UN RUOLO DA CONSERVARE
L’esperienza ha insegnato molto. C’è stato un periodo, a cavallo tra gli anni 70 e 80, in cui l’evento ha vissuto una forte crisi. Quegli anni hanno segnato l’inizio del declino della potenza australiana. Dopo una decina d'anni in cui si è giocato a dicembre, il torneo è stato spostato a gennaio e la costruzione di Melbourne Park ne ha salvato il prestigio. I numeri? Nel 1987, ultima edizione a Kooyong, ci furono 140.000 spettatori (oggi gli Internazionali BNL d’Italia, che durano la metà, ne fanno 175.000). Nel 1994 hanno superato i 300.000, nel 2008 i 600.000, e lo scorso anno c’è stato il record di 686.000 spettatori. Lo Us Open non è così distante. Questi numeri danno ossigeno e credibilità al tennis australiano, anche perchè i prezzi dei biglietti non sono così popolari. Un tagliando per la finale maschile può costare anche 400 dollari.

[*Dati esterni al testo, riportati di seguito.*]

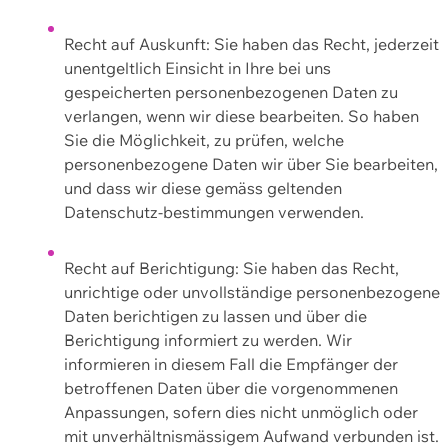
Recht auf Auskunft: Sie haben das Recht, jederzeit
unentgeltlich Einsicht in Ihre bei uns
gespeicherten personenbezogenen Daten zu
verlangen, wenn wir diese bearbeiten. So haben
Sie die Möglichkeit, zu prüfen, welche
personenbezogene Daten wir über Sie bearbeiten,
und dass wir diese gemäss geltenden
Datenschutz-bestimmungen verwenden.
Recht auf Berichtigung: Sie haben das Recht,
unrichtige oder unvollständige personenbezogene
Daten berichtigen zu lassen und über die
Berichtigung informiert zu werden. Wir
informieren in diesem Fall die Empfänger der
betroffenen Daten über die vorgenommenen
Anpassungen, sofern dies nicht unmöglich oder
mit unverhältnismässigem Aufwand verbunden ist.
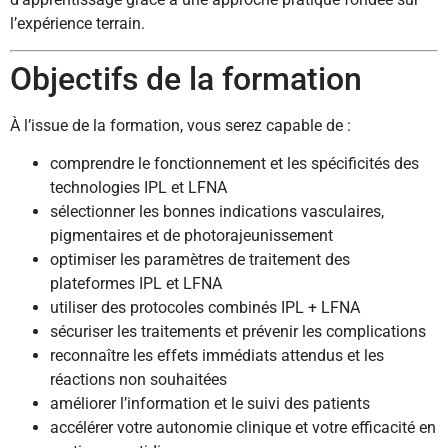
l’expérience terrain.
Objectifs de la formation
À l’issue de la formation, vous serez capable de :
comprendre le fonctionnement et les spécificités des
technologies IPL et LFNA
sélectionner les bonnes indications vasculaires,
pigmentaires et de photorajeunissement
optimiser les paramètres de traitement des
plateformes IPL et LFNA
utiliser des protocoles combinés IPL + LFNA
sécuriser les traitements et prévenir les complications
reconnaître les effets immédiats attendus et les
réactions non souhaitées
améliorer l’information et le suivi des patients
accélérer votre autonomie clinique et votre efficacité en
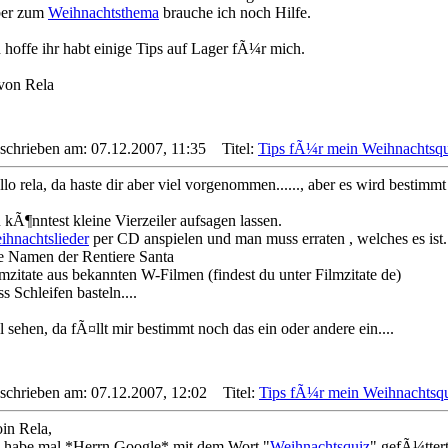
er zum
Weihnachtsthema
brauche ich noch Hilfe.
h hoffe ihr habt einige Tips auf Lager fÃ¼r mich.
 von Rela
schrieben am: 07.12.2007, 11:35
Titel:
Tips fÃ¼r mein Weihnachtsqu
lo rela, da haste dir aber viel vorgenommen......, aber es wird bestimmt
 kÃ¶nntest kleine Vierzeiler aufsagen lassen.
ihnachtslieder
per CD anspielen und man muss erraten , welches es ist.
e Namen der Rentiere Santa
lmzitate aus bekannten W-Filmen (findest du unter Filmzitate de)
s Schleifen basteln....
 sehen, da fÃ¤llt mir bestimmt noch das ein oder andere ein....
schrieben am: 07.12.2007, 12:02
Titel:
Tips fÃ¼r mein Weihnachtsqu
in Rela,
h habe mal *Herrn Google* mit dem Wort "
Weihnachtsquiz
" gefÃ¼tter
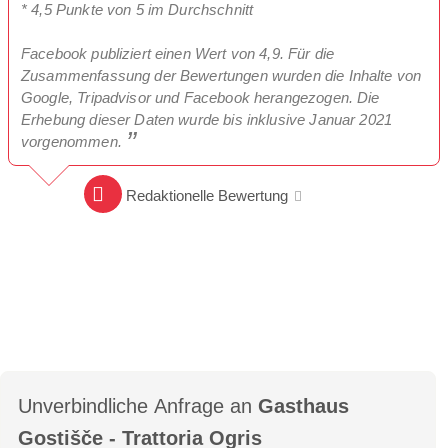
* 4,5 Punkte von 5 im Durchschnitt
Facebook publiziert einen Wert von 4,9. Für die
Zusammenfassung der Bewertungen wurden die Inhalte von
Google, Tripadvisor und Facebook herangezogen. Die
Erhebung dieser Daten wurde bis inklusive Januar 2021
vorgenommen.
Redaktionelle Bewertung
Unverbindliche Anfrage an
Gasthaus
Gostišče - Trattoria Ogris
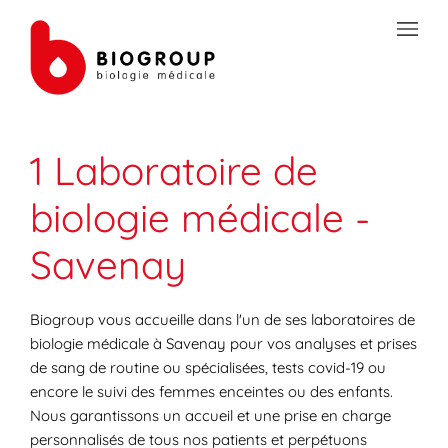
Skip to content
Link to main website
Open mobile menu
Return to Nav
Link Opens in New Tab
Link Opens in New Tab
Link Opens in New Tab
Link Opens in New Tab
Link Opens in New Tab
Link Opens in New Tab
Link Opens in New Tab
TRANSMISSION SÉCURISÉE DE DOCUMENTS
1 Laboratoire de
PRÉPAREZ VOS ANALYSES
biologie médicale -
LES SPÉCIALITÉS DE LA BIOLOGIE
Savenay
VOTRE ESPACE PATIENT
LES ACTUALITÉS SANTÉ
Biogroup vous accueille dans l'un de ses laboratoires de
biologie médicale à Savenay pour vos analyses et prises
de sang de routine ou spécialisées, tests covid-19 ou
encore le suivi des femmes enceintes ou des enfants.
Nous garantissons un accueil et une prise en charge
personnalisés de tous nos patients et perpétuons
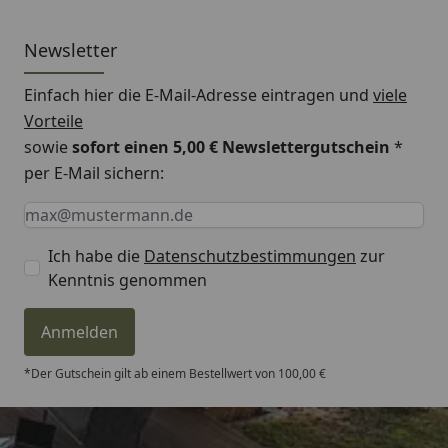
endbehandelt
Dach
19 mm Profilholzschalung
Newsletter
mit
aluminiumbeschichteter,
Einfach hier die E-Mail-Adresse eintragen und
viele
selbstklebender Dachbahn
Vorteile
und Aluminiumkante als
sowie
sofort einen 5,00 € Newslettergutschein
*
Dachabschluss
per E-Mail sichern:
Keine Eingabe erforderlich
Eingabe erforderlich
E-Mail *
Eisenteile
Verzinkt, farbig
pulverbeschichtete
Edelstahlschrauben für
Ich habe die
Datenschutzbestimmungen
zur
Fassadenplatten, Türknauf
Kenntnis genommen
Edelstahl
Anmelden
Breite x Tiefe x
253 x 169 x 223 cm
Höhe
(Oberkante Dach)
*Der Gutschein gilt ab einem Bestellwert von 100,00 €
Fläche
4,28 m²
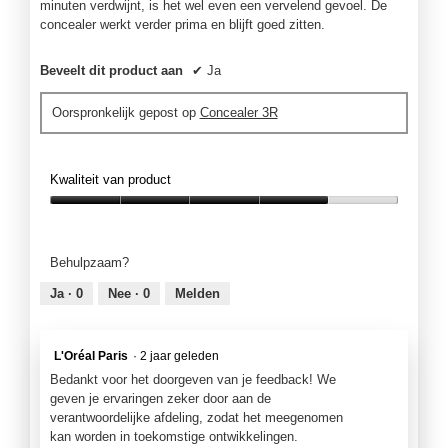
minuten verdwijnt, is het wel even een vervelend gevoel. De
concealer werkt verder prima en blijft goed zitten.
Beveelt dit product aan
✔
Ja
Oorspronkelijk gepost op
Concealer 3R
Kwaliteit van product
Kwaliteit
van
product,
Behulpzaam?
4
van
Ja ·
0
Nee ·
0
Melden
5
L'Oréal Paris
·
2 jaar geleden
Bedankt voor het doorgeven van je feedback! We
geven je ervaringen zeker door aan de
verantwoordelijke afdeling, zodat het meegenomen
kan worden in toekomstige ontwikkelingen.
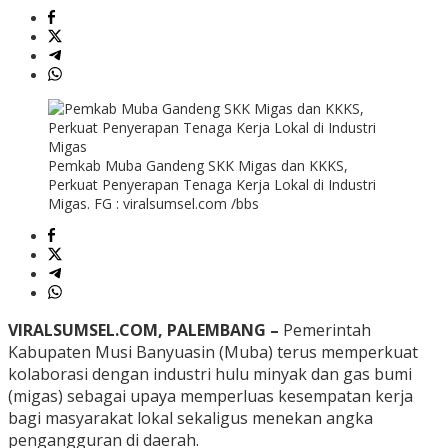
Pemkab Muba Gandeng SKK Migas dan KKKS,
Perkuat Penyerapan Tenaga Kerja Lokal di Industri
Migas. FG : viralsumsel.com /bbs
VIRALSUMSEL.COM, PALEMBANG –
Pemerintah
Kabupaten Musi Banyuasin (Muba) terus memperkuat
kolaborasi dengan industri hulu minyak dan gas bumi
(migas) sebagai upaya memperluas kesempatan kerja
bagi masyarakat lokal sekaligus menekan angka
pengangguran di daerah.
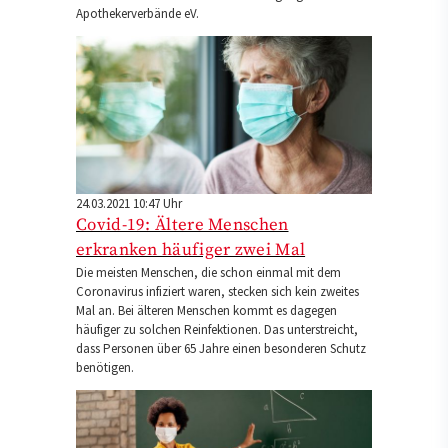
Apothekerverbände eV.
24.03.2021 10:47 Uhr
Covid-19: Ältere Menschen
erkranken häufiger zwei Mal
Die meisten Menschen, die schon einmal mit dem
Coronavirus infiziert waren, stecken sich kein zweites
Mal an. Bei älteren Menschen kommt es dagegen
häufiger zu solchen Reinfektionen. Das unterstreicht,
dass Personen über 65 Jahre einen besonderen Schutz
benötigen.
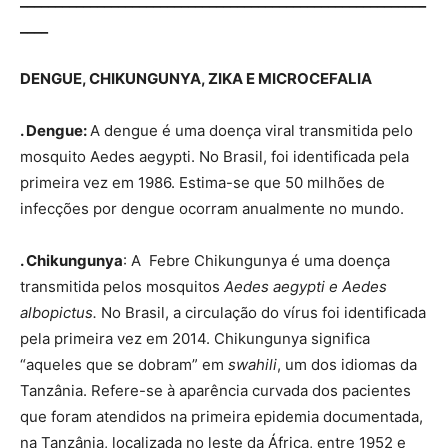
__________________________________________________________
____
DENGUE, CHIKUNGUNYA, ZIKA E MICROCEFALIA
. Dengue:
A dengue é uma doença viral transmitida pelo
mosquito Aedes aegypti. No Brasil, foi identificada pela
primeira vez em 1986. Estima-se que 50 milhões de
infecções por dengue ocorram anualmente no mundo.
. Chikungunya
: A Febre Chikungunya é uma doença
transmitida pelos mosquitos
Aedes aegypti e Aedes
albopictus.
No Brasil, a circulação do vírus foi identificada
pela primeira vez em 2014. Chikungunya significa
“aqueles que se dobram” em
swahili
, um dos idiomas da
Tanzânia. Refere-se à aparência curvada dos pacientes
que foram atendidos na primeira epidemia documentada,
na Tanzânia, localizada no leste da África, entre 1952 e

Eppure, il prezzo non è un deterrente. Significa che gli australiani vogliono restare importanti anche nel tennis, per quanto sia sempre più difficile. Anche da loro non mancano i campanilismi, sublimati dagli sport di squadra (il football australiano è seguitissimo, anche una leggenda come Pat Cash si è scattato un selfie mentre esultava per la sua squadra). Però non vogliono chiudersi in se stessi e vogliono ridisegnare il loro ruolo. Un tempo comandavano insieme agli americani, oggi non lo possono più fare. Ma questo non significa che non possano essere ancora protagonisti. Kyrgios, Tomic e Kokkinakis avranno una responsabilità in più.